Today P and I are going to take the ferry to the Rockaways, a 45-minute ride through New York Harbor, then around Coney Island to Jamaica Bay: all for $4. I love boat rides and am looking forward to seeing the city from an entirely new angle.

And then tonight the reading at KGB . . . here's hoping I'm not too sleepy after all of that walking and air.

Tuesday, June 3, 2025

P and I walked around Green-Wood in the afternoon, where we saw an egret and waxwings and bullfrogs and the burying ground of Boss Tweed. It was a mild day, activity-wise, but for some reason I slept like a boulder. I'm not sure why I was so tired. With Ray gone, there is no more perpetual beer, no more ridiculous too-late dinners, no more listening to one album after another until 4 a.m. Instead, I ate tacos and drank an horchata and dropped into bed like I'd been felled. Life has become staid, and Brooklyn has become almost restful.

Monday, June 2, 2025

This will be a brief hello as typing is hard on the bus. Last time I rode this route, it was January and we were driving into iced-over darkness. Now, as I embark, it's full daylight--skies blue, trees in leaf, a different world. And in 6 hours I'll be in the fabled metropolis, where it's already summertime.

Yesterday T bought our tickets to Chicago . . . another train adventure to look forward to.
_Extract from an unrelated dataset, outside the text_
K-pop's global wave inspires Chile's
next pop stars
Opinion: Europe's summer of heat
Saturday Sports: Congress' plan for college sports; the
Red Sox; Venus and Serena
I am thrilled about getting to see both of my boys this summer, each in his own domain. I'm happy to be setting off on today's solo outing, happy also that T and I will get to travel together in July. Today I'll wend my way to Brooklyn, meet my kid for lunch, go for a walk with him in June-beautiful Green-wood, along the scuffed and scatty streets of Sunset Park, chatter and sigh and laugh together, as we do, as we always do.
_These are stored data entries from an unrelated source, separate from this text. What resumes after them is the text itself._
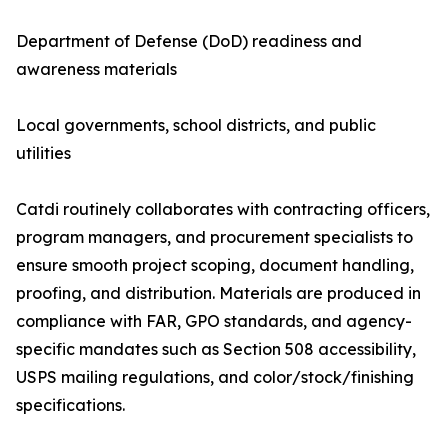
Department of Defense (DoD) readiness and
awareness materials
Local governments, school districts, and public
utilities
Catdi routinely collaborates with contracting officers,
program managers, and procurement specialists to
ensure smooth project scoping, document handling,
proofing, and distribution. Materials are produced in
compliance with FAR, GPO standards, and agency-
specific mandates such as Section 508 accessibility,
USPS mailing regulations, and color/stock/finishing
specifications.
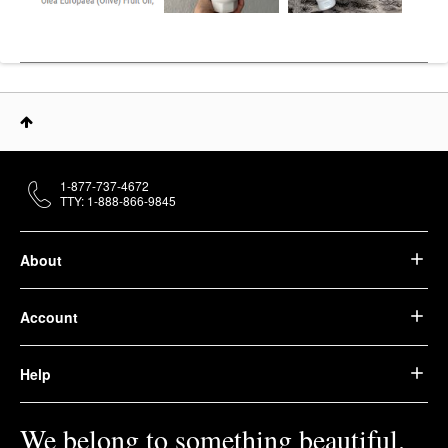
1-877-737-4672
TTY: 1-888-866-9845
About
Account
Help
We belong to something beautiful.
I hope your day is just as sunny.

Sunday, June 1, 2025

Portland is enveloped in a haze of drizzle--thinner than rain, thicker than mist; more like quiet atmospheric tears than a definable weather event.

I spent much of my rainy Saturday in the kitchen--baking a cherry pie, making dough and then pizza--but I also worked upstairs on a poem draft, which this morning is pleasing me very much. Between showers I spread lettuce seed and transplanted nasturtiums. Last year's plants self-sowed plentifully, a big surprise: nasturtium seeds never wintered over in central Maine, but here in balmy seaside Portland they are regenerating like crazy. So I am moving dozens of seedlings to bare patches in other beds, and with luck they will take hold and bloom all summer.

Today I need to focus on packing for New York, always a challenge. I'll be dragging around my suitcase and backpack all day long on Monday--clumping up and down subway stairwells, trailing through crowds--so everything needs to be as compact as possible. Because I am not naturally good at traveling light, I have to find ways to force myself to be reasonable. For instance, last spring, before I took my big train trip to Chicago, I purposely bought a tiny purse and a too-small backpack. That approach worked pretty well, though nothing can make a suitcase easier to haul through the New York subway system.

If you happen to be in the city and are in the mood for poems, I'll be reading on Wednesday at the launch of the anthology Poetry Is Bread, at KGB on East 4th Street, 7-9 p.m. The book began as the poet Tina Cane's pandemic video project, She invited numerous poets to make videos for her during and after Covid, and then morphed those readings into a book. Lots of us will be in attendance on Wednesday, which at least guarantees a crowd of listeners.

Mostly, though, I am looking forward to hanging out with my kid, hanging out with my friends, bopping through museums and gardens, riding the ferry, trudging the streets, surprising myself.